Key Insights for Enterprise Data Engineering

This project revealed several important principles for scaling data engineering operations in enterprise environments.

Graph theory applications: Complex data lineage problems can be effectively modeled and analyzed using traditional computer science algorithms. The combination of centrality measures and path analysis provided insights that would have been impossible to achieve through manual inspection.

Multi-agent AI systems: Specialized agents can handle different aspects of optimization more effectively than monolithic approaches. The separation between micro and macro optimization allowed each agent to focus on its domain of expertise while maintaining coordination through the routing system.

Safety-first automation: Even with sophisticated AI, critical safeguards and human oversight remain essential for production systems.
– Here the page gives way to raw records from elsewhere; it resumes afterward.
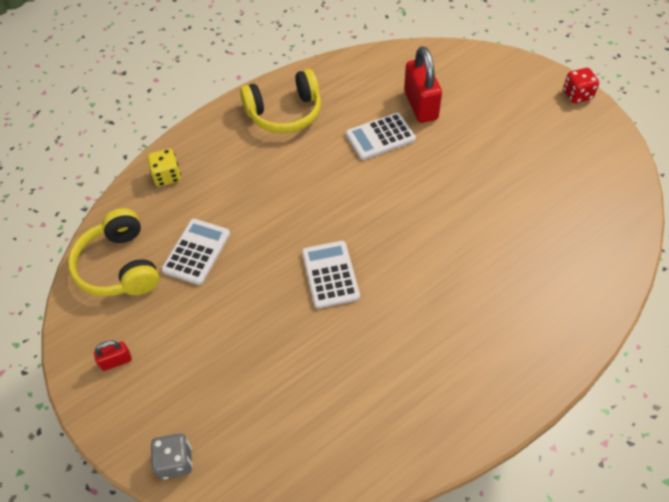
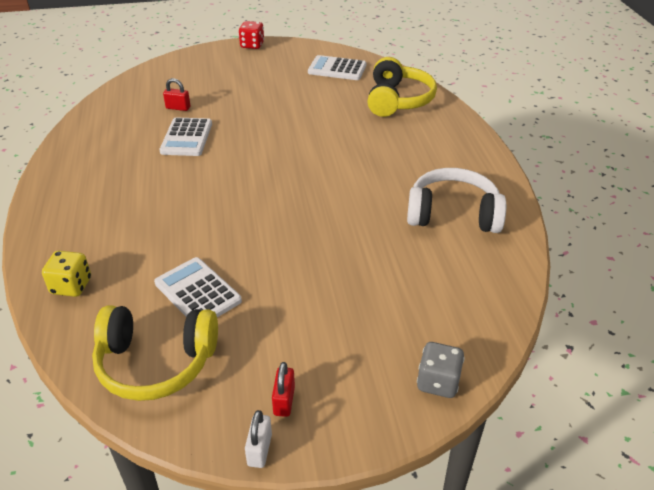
camera: 65 degrees left, 15 degrees down
yellow headphones [240,69,321,134] -> yellow headphones moved to [367,57,437,117]
white calculator [302,241,360,308] -> white calculator moved to [308,55,366,80]
red padlock [404,46,442,123] -> red padlock [163,78,190,111], size x0.48
none -> white padlock [245,410,272,468]
none -> white headphones [407,168,506,233]

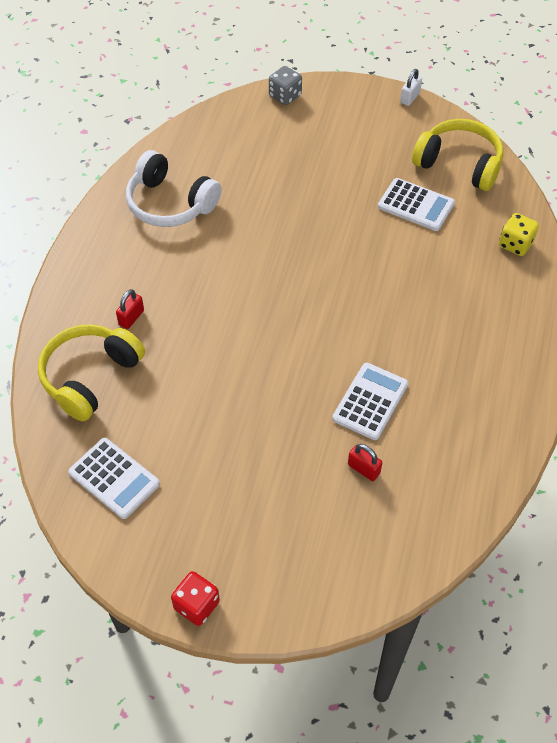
camera: 155 degrees left, 15 degrees up
white calculator [154,257,242,317] -> white calculator turned 45 degrees counterclockwise [378,178,455,231]
red padlock [272,362,295,417] -> red padlock moved to [116,289,144,329]

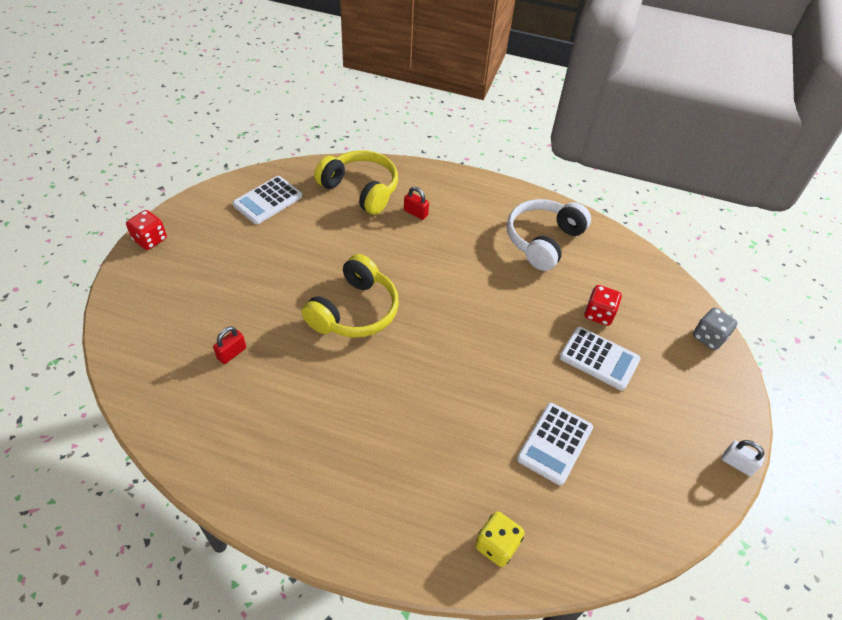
camera: 90 degrees right, 5 degrees down
white calculator [332,363,408,440] -> white calculator moved to [560,327,641,391]
yellow headphones [412,119,503,191] -> yellow headphones moved to [302,254,399,338]
none -> red dice [584,285,622,326]

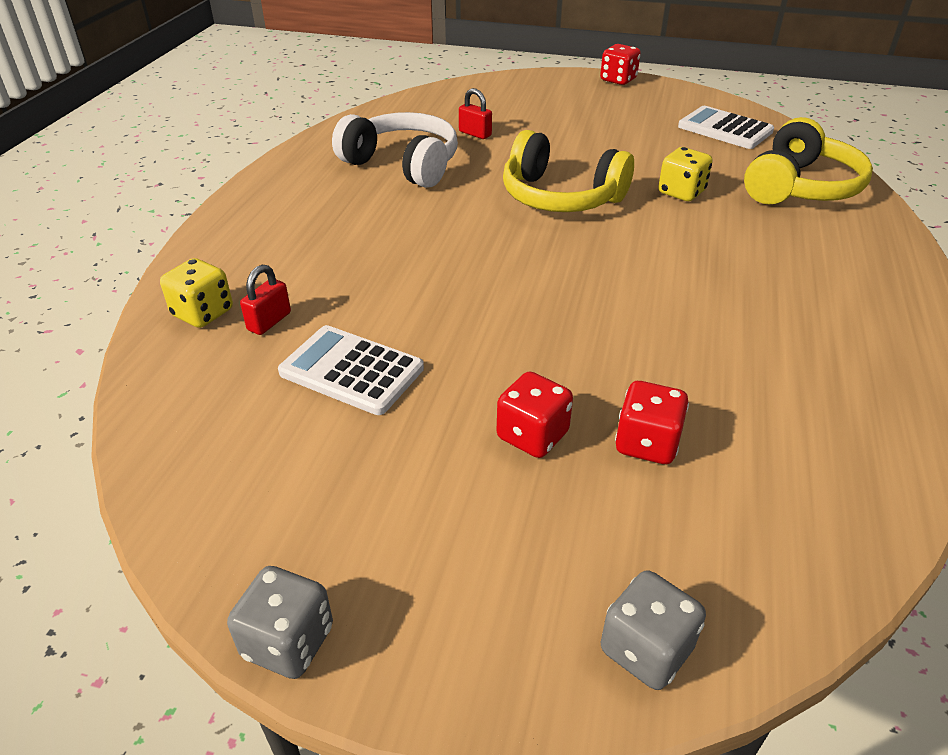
camera: 90 degrees right, 10 degrees down
red padlock [404,187,429,220] -> red padlock moved to [240,265,291,335]
white headphones [507,199,591,271] -> white headphones moved to [332,112,458,188]
white calculator [560,327,641,391] -> red dice [497,372,573,458]
white padlock [722,440,765,476] -> grey dice [227,566,333,679]
none -> yellow dice [658,147,713,201]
The QA versioning approach provided the confidence needed to deploy automated optimizations in a high-stakes environment.

Holistic optimization: Combining micro and macro optimization strategies yields better results than focusing on individual components alone. The serial execution chain that provided our biggest win would never have been identified through individual dataset optimization.

The democratization of data transformation tools creates new challenges that require systematic solutions. As organizations scale their data operations, the combination of graph analysis and AI-powered optimization provides a path forward for managing complexity while maintaining performance and reliability.

This case study represents a real-world application of AI and graph theory to solve enterprise-scale data engineering challenges. The combination of traditional computer science algorithms with modern AI capabilities offers a powerful approach to managing complex, large-scale data systems that will only become more relevant as data volumes continue to grow.